WHAT IS EXPECTED: Skip all pictures. Write out the data below from its first line through the line that contains "- PostgreSQL (local o remoto)".

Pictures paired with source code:
━━━━━━━━━━━━━━━━━━━━

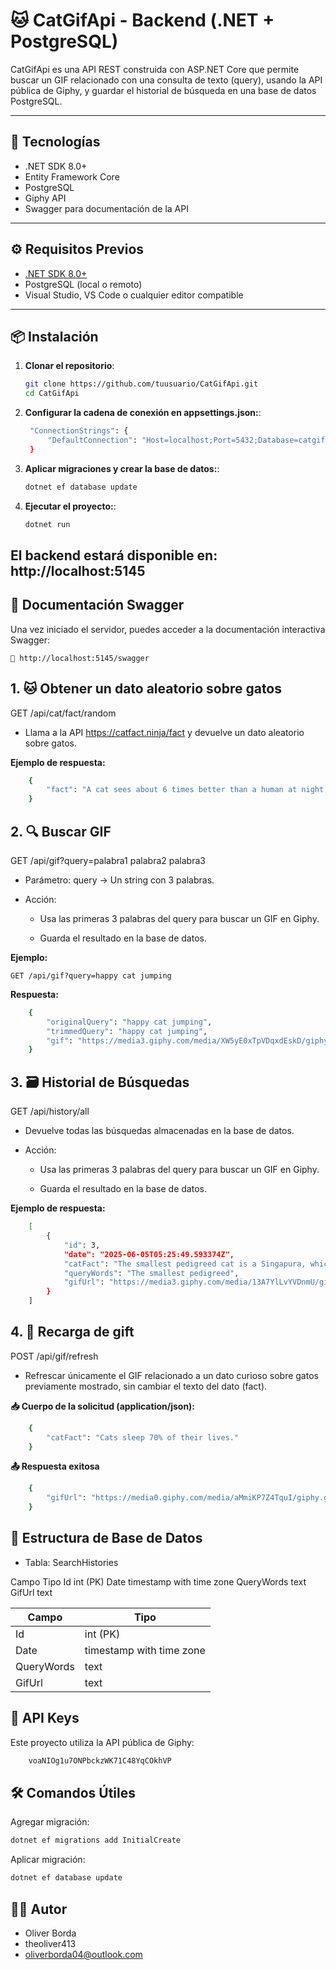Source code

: # 🐱 CatGifApi - Backend (.NET + PostgreSQL)

CatGifApi es una API REST construida con ASP.NET Core que permite buscar un GIF relacionado con una consulta de texto (query), usando la API pública de Giphy, y guardar el historial de búsqueda en una base de datos PostgreSQL.

---

## 🚀 Tecnologías

- .NET SDK 8.0+
- Entity Framework Core
- PostgreSQL
- Giphy API
- Swagger para documentación de la API

---

## ⚙️ Requisitos Previos

- [.NET SDK 8.0+](https://dotnet.microsoft.com/es-es/download/dotnet/8.0)
- PostgreSQL (local o remoto)
- Visual Studio, VS Code o cualquier editor compatible

---

## 📦 Instalación

1. **Clonar el repositorio**:

   ```bash
   git clone https://github.com/tuusuario/CatGifApi.git
   cd CatGifApi

2. **Configurar la cadena de conexión en appsettings.json:**:
   ```bash
    "ConnectionStrings": {
        "DefaultConnection": "Host=localhost;Port=5432;Database=catgifdb;Username=postgres;Password=tu_password"
    }
3. **Aplicar migraciones y crear la base de datos:**:
   ```bash
   dotnet ef database update

4. **Ejecutar el proyecto:**:
   ```bash
   dotnet run

## El backend estará disponible en: http://localhost:5145 

## 📖 Documentación Swagger
Una vez iniciado el servidor, puedes acceder a la documentación interactiva Swagger:
    
    🔗 http://localhost:5145/swagger

## 1. **🐱 Obtener un dato aleatorio sobre gatos**

GET /api/cat/fact/random

- Llama a la API https://catfact.ninja/fact y devuelve un dato aleatorio sobre gatos.

**Ejemplo de respuesta:**
```bash
    {
        "fact": "A cat sees about 6 times better than a human at night, and needs 1/6 the amount of of light that a human does - it has a layer of extra reflecting cells which absorb light."
    }
```

## 2. **🔍 Buscar GIF**

GET /api/gif?query=palabra1 palabra2 palabra3

- Parámetro: query → Un string con 3 palabras.

- Acción:

    - Usa las primeras 3 palabras del query para buscar un GIF en Giphy.

    - Guarda el resultado en la base de datos.

**Ejemplo:**

    GET /api/gif?query=happy cat jumping

**Respuesta:**
```bash
    {
        "originalQuery": "happy cat jumping",
        "trimmedQuery": "happy cat jumping",
        "gif": "https://media3.giphy.com/media/XW5yE0xTpVDqxdEskD/giphy.gif?cid=581e12b99l7lfqvebfdve5j0rjq0s3wc4clv86a2xvq6p7v4&ep=v1_gifs_search&rid=giphy.gif&ct=g"
    }
```
## 3. **🗃️ Historial de Búsquedas**

GET /api/history/all

- Devuelve todas las búsquedas almacenadas en la base de datos.

- Acción:

    - Usa las primeras 3 palabras del query para buscar un GIF en Giphy.

    - Guarda el resultado en la base de datos.

**Ejemplo de respuesta:**
```bash
    [
        {
            "id": 3,
            "date": "2025-06-05T05:25:49.593374Z",
            "catFact": "The smallest pedigreed cat is a Singapura, which can weigh just 4 lbs (1.8 kg), or about five large cans of cat food. The largest pedigreed cats are Maine Coon cats, which can weigh 25 lbs (11.3 kg), or nearly twice as much as an average cat weighs.",
            "queryWords": "The smallest pedigreed",
            "gifUrl": "https://media3.giphy.com/media/13A7YlLvYVDnmU/giphy.gif?cid=581e12b9p8u1ryvey4cgl4o2b82z38jqxv2lttaa8ac609tf&ep=v1_gifs_search&rid=giphy.gif&ct=g"
        }
    ]
```

## 4. **🔄 Recarga de gift**

POST /api/gif/refresh

- Refrescar únicamente el GIF relacionado a un dato curioso sobre gatos previamente mostrado, sin cambiar el texto del dato (fact). 

**📥 Cuerpo de la solicitud (application/json):**
```bash
    {
        "catFact": "Cats sleep 70% of their lives."
    }
```

**📤 Respuesta exitosa**
```bash
    {
        "gifUrl": "https://media0.giphy.com/media/aMmiKP7Z4TquI/giphy.gif?cid=581e12b9jcvi5002ucdakaig5kpb1gwpcyt71cljvaq7g5dd&ep=v1_gifs_search&rid=giphy.gif&ct=g"
    }
```


## 📝 Estructura de Base de Datos
- Tabla: SearchHistories

Campo	Tipo
Id	int (PK)
Date	timestamp with time zone
QueryWords	text
GifUrl	text

| Campo  | Tipo |
| ------------- | ------------- |
| Id  | int (PK)  |
| Date  | timestamp with time zone  |
| QueryWords  | text  |
| GifUrl  | text  |

## 🔑 API Keys
Este proyecto utiliza la API pública de Giphy:
```bash
    voaNIOg1u7ONPbckzWK71C48YqCOkhVP
```

## 🛠️ Comandos Útiles
Agregar migración:
```bash
dotnet ef migrations add InitialCreate
```

Aplicar migración:
```bash
dotnet ef database update
```

## 🧑‍💻 Autor
- Oliver Borda
- theoliver413
- oliverborda04@outlook.com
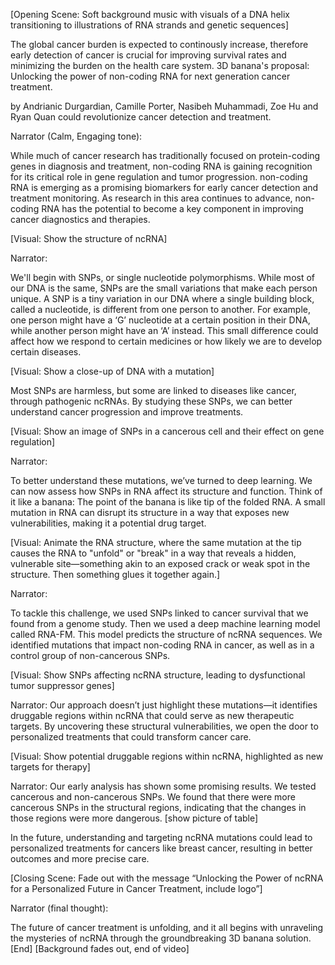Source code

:[Opening Scene: Soft background music with visuals of a DNA helix transitioning to illustrations of RNA strands and genetic sequences] 

The global cancer burden is expected to continously increase, therefore early detection of cancer is crucial for improving survival rates and minimizing the burden on the health care system. 3D banana's proposal: Unlocking the power of non-coding RNA for next generation cancer treatment. 

by  Andrianic Durgardian, Camille Porter, Nasibeh Muhammadi, Zoe Hu and Ryan Quan
could revolutionize cancer detection and treatment. 

Narrator (Calm, Engaging tone): 

While much of cancer research has traditionally focused on protein-coding genes in diagnosis and treatment, non-coding RNA is gaining recognition for its critical role in gene regulation and tumor progression. non-coding RNA is emerging as a promising biomarkers for early cancer detection and treatment monitoring. As research in this area continues to advance, non-coding RNA has the potential to become a key component in improving cancer diagnostics and therapies.

[Visual: Show the structure of ncRNA] 

Narrator: 

We'll begin with SNPs, or single nucleotide polymorphisms. While most of our DNA is the same, SNPs are the small variations that make each person unique. A SNP is a tiny variation in our DNA where a single building block, called a nucleotide, is different from one person to another. For example, one person might have a ‘G’ nucleotide at a certain position in their DNA, while another person might have an ‘A’ instead. This small difference could affect how we respond to certain medicines or how likely we are to develop certain diseases. 

[Visual: Show a close-up of DNA with a mutation] 
 
Most SNPs are harmless, but some are linked to diseases like cancer, through pathogenic ncRNAs. By studying these SNPs, we can better understand cancer progression and improve treatments.

[Visual: Show an image of SNPs in a cancerous cell and their effect on gene regulation] 

Narrator: 

To better understand these mutations, we’ve turned to deep learning. We can now assess how SNPs in RNA affect its structure and function. Think of it like a banana: The point of the banana is like tip of the folded RNA.  A small mutation in RNA can disrupt its structure in a way that exposes new vulnerabilities, making it a potential drug target.

[Visual: Animate the RNA structure, where the same mutation at the tip causes the RNA to "unfold" or "break" in a way that reveals a hidden, vulnerable site—something akin to an exposed crack or weak spot in the structure. Then something glues it together again.] 

Narrator: 

To tackle this challenge, we used SNPs linked to cancer survival that we found from a genome study. Then we used a deep machine learning model called RNA-FM. This model predicts the structure of ncRNA sequences.  We identified mutations that impact non-coding RNA in cancer, as well as in a control group of non-cancerous SNPs. 

[Visual: Show SNPs affecting ncRNA structure, leading to dysfunctional tumor suppressor genes] 

Narrator: 
Our approach doesn’t just highlight these mutations—it identifies druggable regions within ncRNA that could serve as new therapeutic targets. By uncovering these structural vulnerabilities, we open the door to personalized treatments that could transform cancer care. 

[Visual: Show potential druggable regions within ncRNA, highlighted as new targets for therapy] 

Narrator: 
Our early analysis has shown some promising results. We tested cancerous and non-cancerous SNPs. We found that there were more cancerous SNPs in the structural regions, indicating that the changes in those regions were more dangerous. 
[show picture of table] 

In the future, understanding and targeting ncRNA mutations could lead to personalized treatments for cancers like breast cancer, resulting in better outcomes and more precise care.

[Closing Scene: Fade out with the message “Unlocking the Power of ncRNA for a Personalized Future in Cancer Treatment, include logo”] 

Narrator (final thought): 

The future of cancer treatment is unfolding, and it all begins with unraveling the mysteries of ncRNA through the groundbreaking 3D banana solution.
[End] 
[Background fades out, end of video]

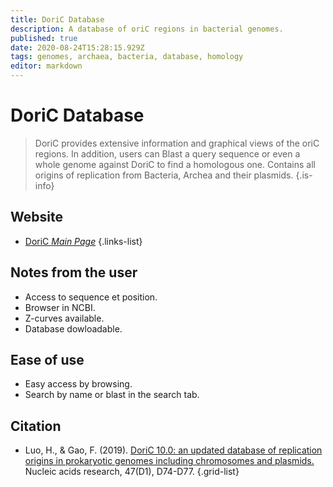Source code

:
 ```yaml
---
title: DoriC Database
description: A database of oriC regions in bacterial genomes.
published: true
date: 2020-08-24T15:28:15.929Z
tags: genomes, archaea, bacteria, database, homology
editor: markdown
---
```


# DoriC Database

> DoriC provides extensive information and graphical views of the oriC regions. In addition, users can Blast a query sequence or even a whole genome against DoriC to find a homologous one. Contains all origins of replication from Bacteria, Archea and their plasmids.
{.is-info}

 

## Website 

- [DoriC *Main Page*](http://tubic.org/doric/public/index.php/index)
 {.links-list}
 
## Notes from the user
 
 - Access to sequence et position. 
 - Browser in NCBI.
 - Z-curves available.
 - Database dowloadable.
 
## Ease of use

- Easy access by browsing.
- Search by name or blast in the search tab.

## Citation 

- Luo, H., & Gao, F. (2019). [DoriC 10.0: an updated database of replication origins in prokaryotic genomes including chromosomes and plasmids.](https://academic.oup.com/nar/article/47/D1/D74/5144951) Nucleic acids research, 47(D1), D74-D77.
{.grid-list}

━━━━━━━━━━━━━━━━━━━━

ANSWER TO THIS EXERCISE:
Source code

: # 🐱 CatGifApi - Backend (.NET + PostgreSQL)

CatGifApi es una API REST construida con ASP.NET Core que permite buscar un GIF relacionado con una consulta de texto (query), usando la API pública de Giphy, y guardar el historial de búsqueda en una base de datos PostgreSQL.

---

## 🚀 Tecnologías

- .NET SDK 8.0+
- Entity Framework Core
- PostgreSQL
- Giphy API
- Swagger para documentación de la API

---

## ⚙️ Requisitos Previos

- [.NET SDK 8.0+](https://dotnet.microsoft.com/es-es/download/dotnet/8.0)
- PostgreSQL (local o remoto)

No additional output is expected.